» **Your objective**
Extract everything in the listing from the line containing "country: LR" down to the line containing "latitude: 33.4077", both included, and copy those lines verbatim. Leave the pictures out of your answer.

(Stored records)
◆ ◆ ◆

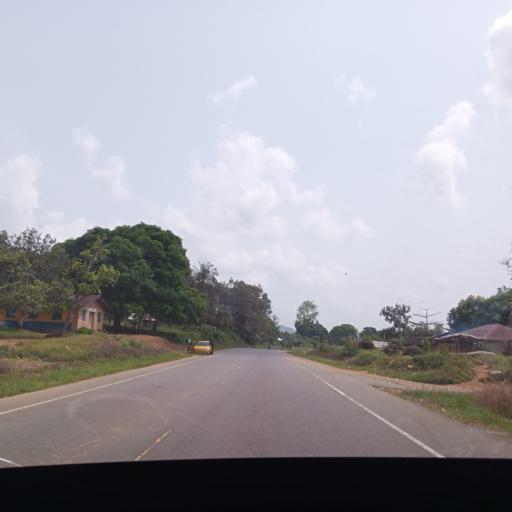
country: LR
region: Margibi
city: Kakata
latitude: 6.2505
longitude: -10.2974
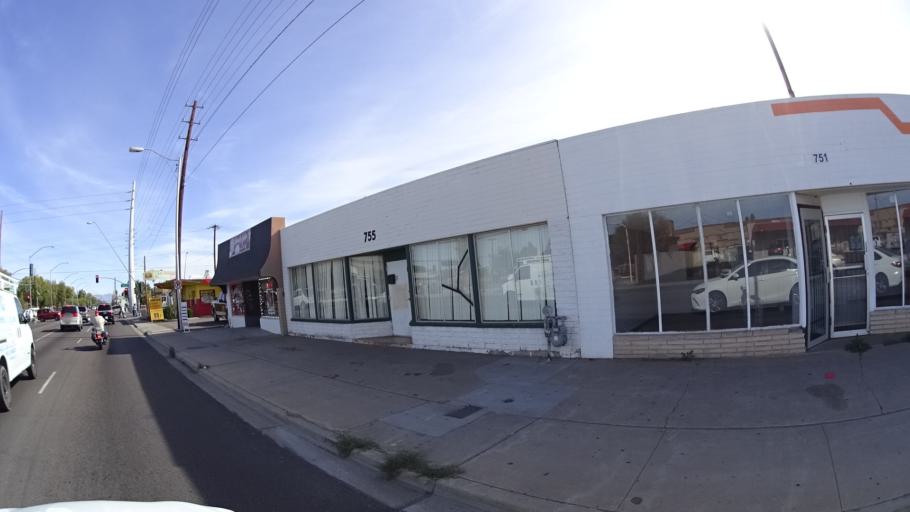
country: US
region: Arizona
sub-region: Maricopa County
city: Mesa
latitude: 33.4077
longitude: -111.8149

◆ ◆ ◆

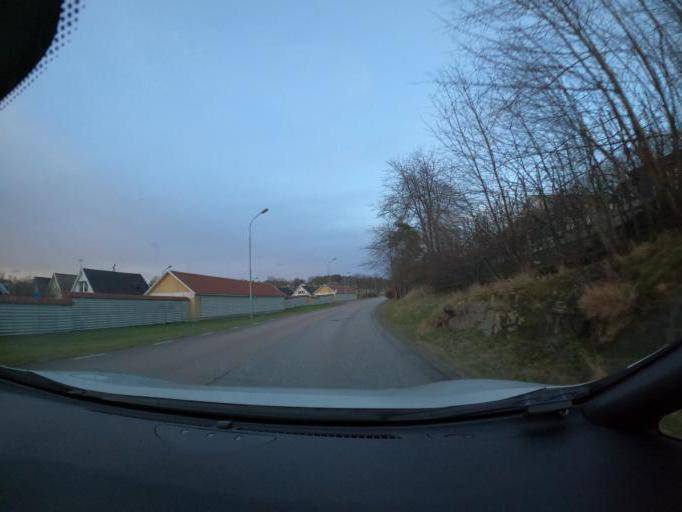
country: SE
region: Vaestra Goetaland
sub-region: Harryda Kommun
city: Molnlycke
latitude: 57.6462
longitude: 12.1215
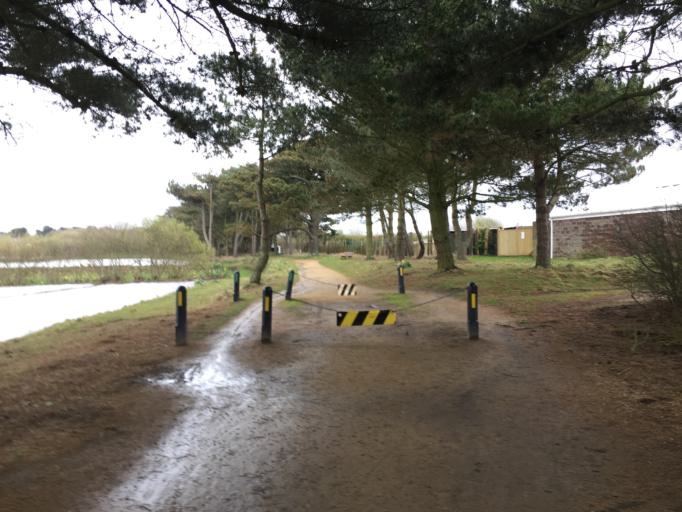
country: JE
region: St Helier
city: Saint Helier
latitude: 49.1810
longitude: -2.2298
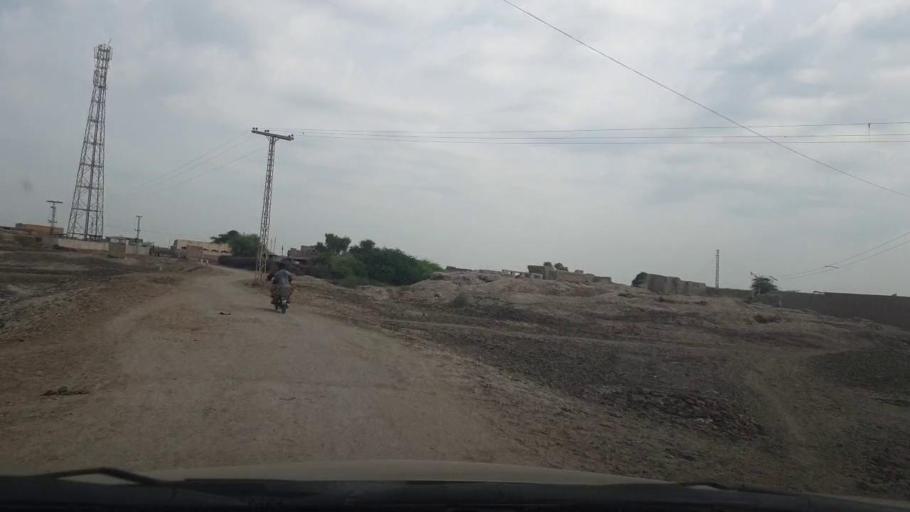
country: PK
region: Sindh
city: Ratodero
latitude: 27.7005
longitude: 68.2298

◆ ◆ ◆

» **Reply**
country: LR
region: Margibi
city: Kakata
latitude: 6.2505
longitude: -10.2974
country: US
region: Arizona
sub-region: Maricopa County
city: Mesa
latitude: 33.4077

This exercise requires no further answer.